The car suffered from Lee Iaccoca's 'rule of 2000', or 2000 pounds max weight and $2K total price for it and why once the engineers began to hound him about numerous inhouse crash test failures he never batted an eye and shoved the car right on through production. Notice he got scads of praise for the Mustang but not a word about his work on the Pinto, it was his baby as well. The Pinto was known as the first corporate liability to where a company actually had to come up with an average value in $$$$ for a human life, some 600-700 people died in them due to fires after collisions.

VERY similar to the DCT transmission fiasco (no deaths involved there yet) Ford is now going through and it will cost them hundreds of millions, one quote said a possible 3 billion dollars in losses there and 1 1/2 million bad cars all needing new transmissions where none exist. I would NOT want to own a big chuck of Ford stock right now.

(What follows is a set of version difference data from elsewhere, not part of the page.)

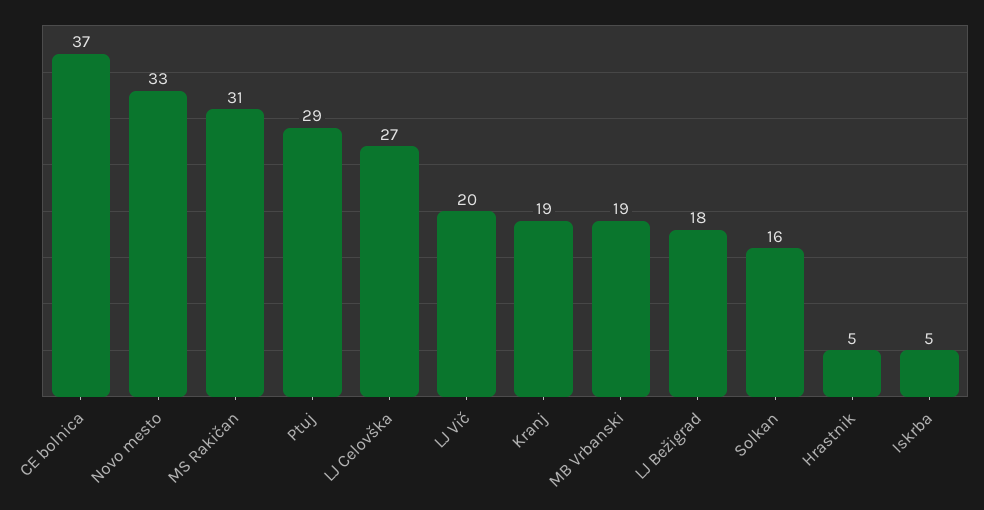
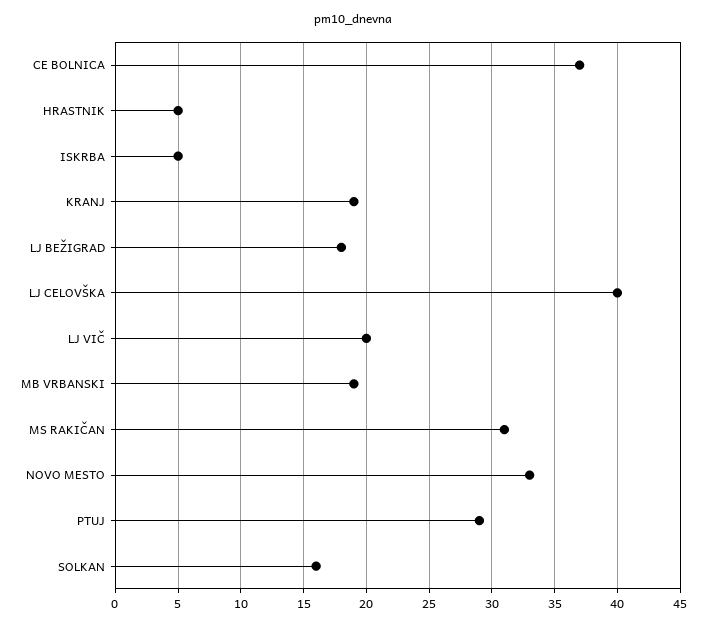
LJ Celovška: 27 -> 40

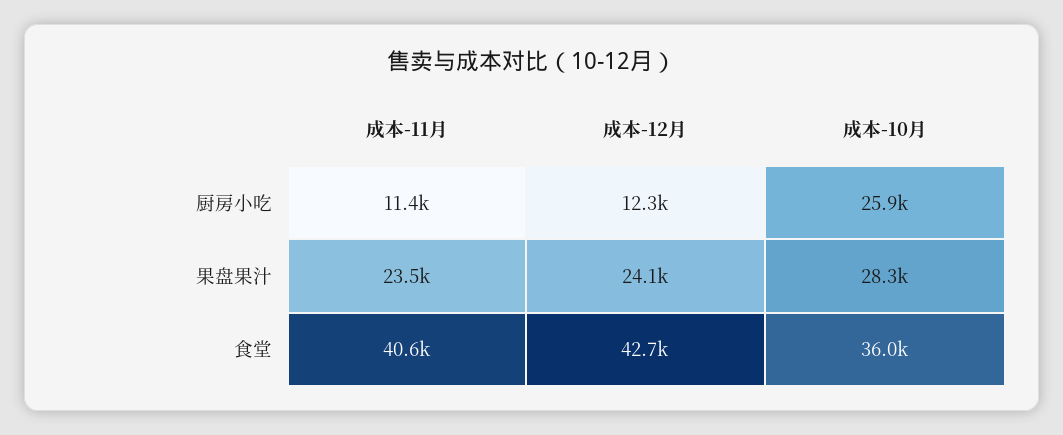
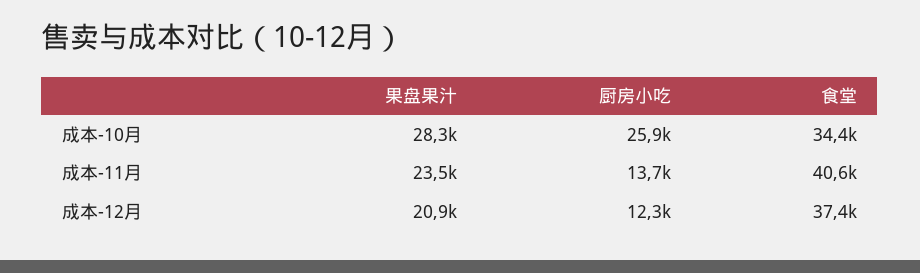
成本-11月, 厨房小吃: 11400 -> 13700
成本-12月, 果盘果汁: 24100 -> 20900
成本-12月, 食堂: 42700 -> 37400
成本-10月, 食堂: 36000 -> 34400

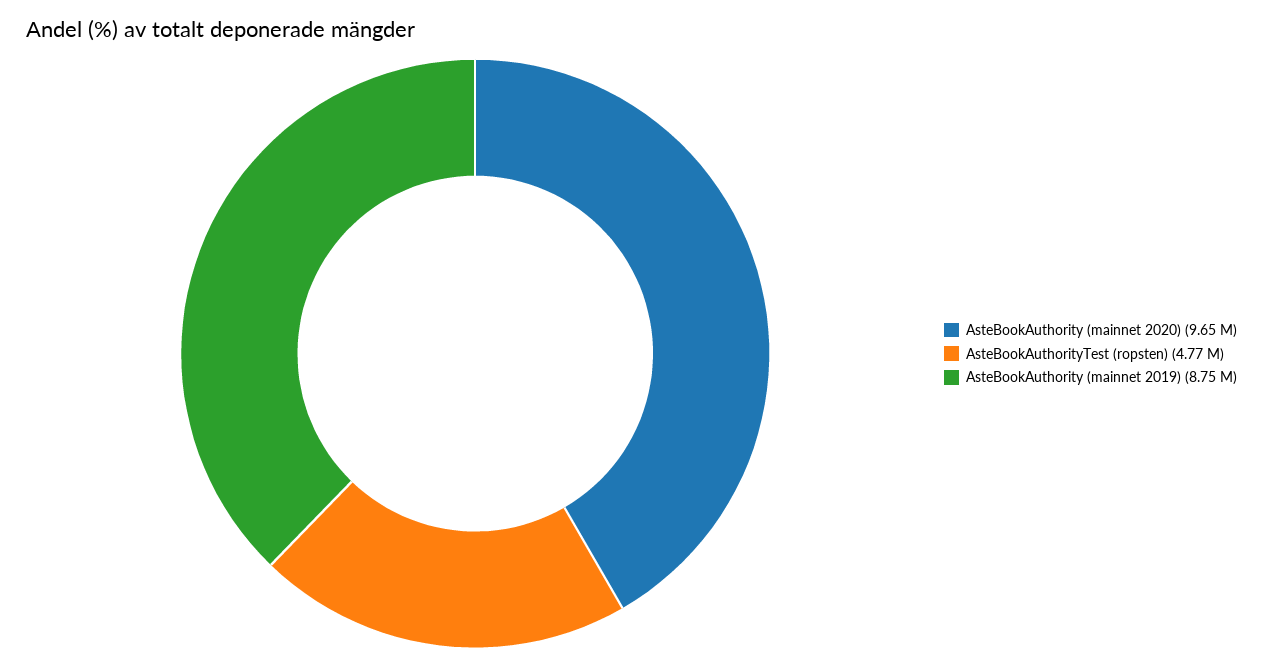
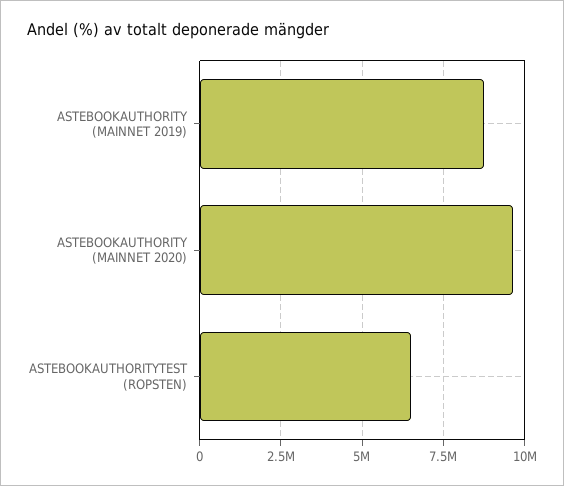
AsteBookAuthorityTest (ropsten): 4770000 -> 6500000

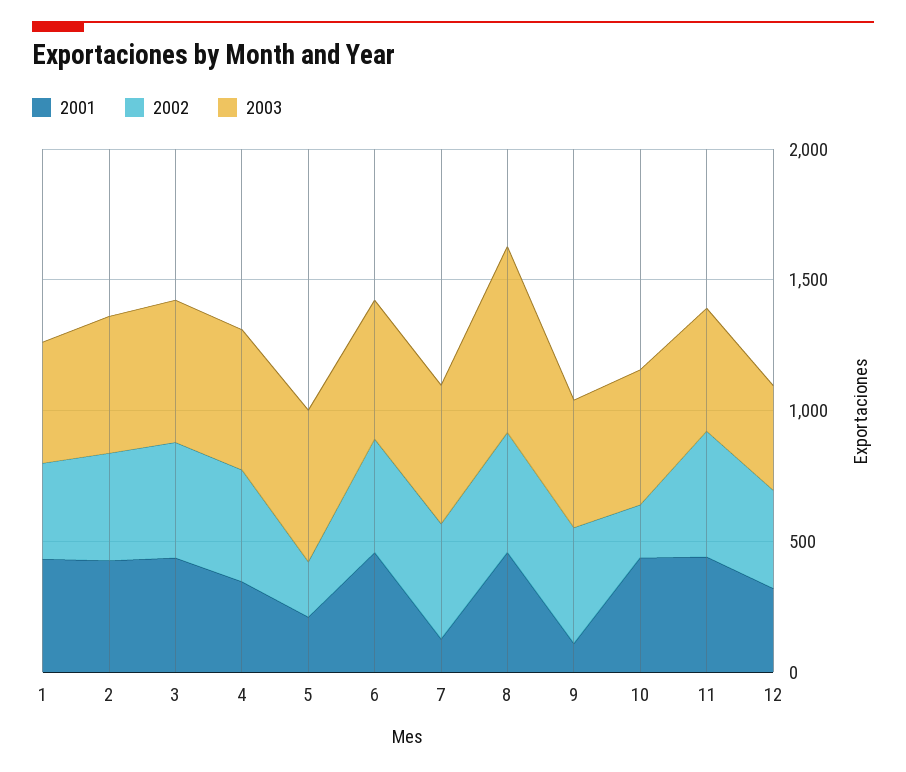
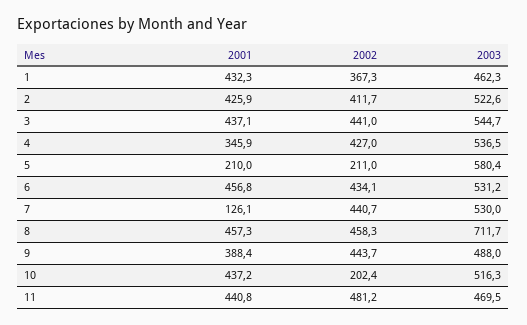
2001, 9: 100 -> 388.4
2001, 12: 300 -> none
2002, 12: 400 -> none
2003, 12: 400 -> none

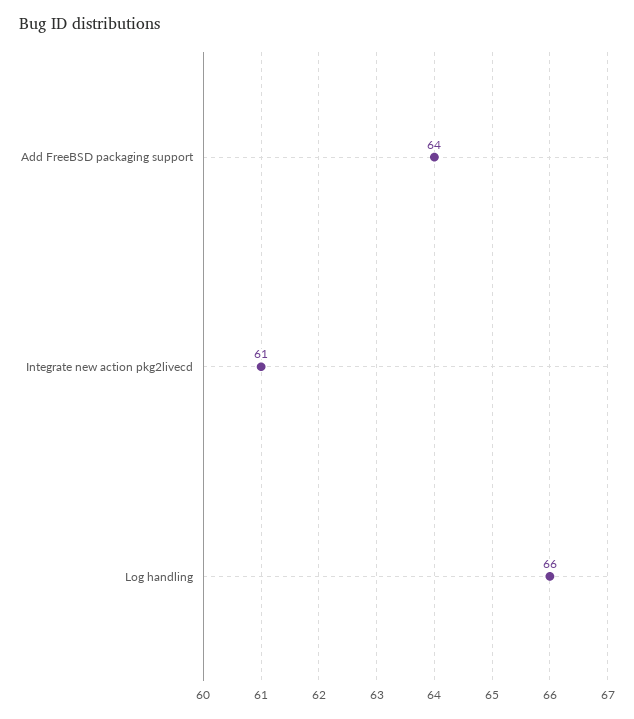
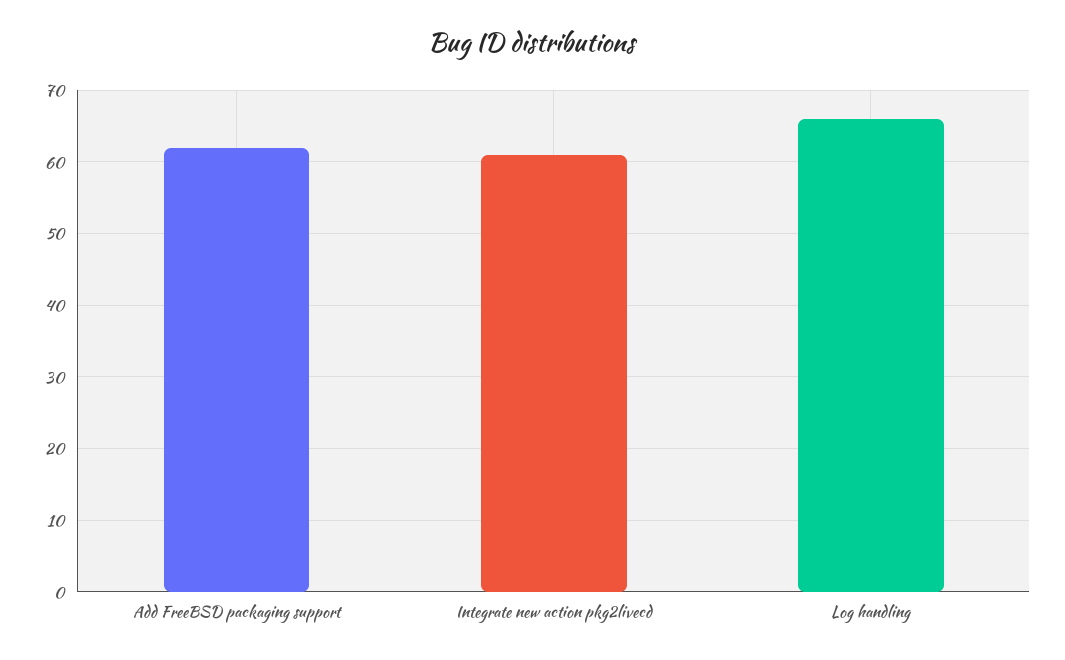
Add FreeBSD packaging support: 64 -> 62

https://www.freep.com/in-depth/mone...-focus-fiesta-transmission-defect/1671198001/


----------



## StarshipClass (Aug 13, 2003)

The formula is pretty well explained here:


----------



## Zombie_61 (Apr 21, 2004)

I am Jack's complete lack of surprise.


----------



## HagMan (6 mo ago)

My grandma had an orange color Pinto wagon with the plastic wood looking trim on the sides. She always took her dog "Sheeba", an Alaskan Husky in it many places. You knew when you rode in grandmas high performance wagon because when you got out, you would have "Sheena" hair all over your clothes-


----------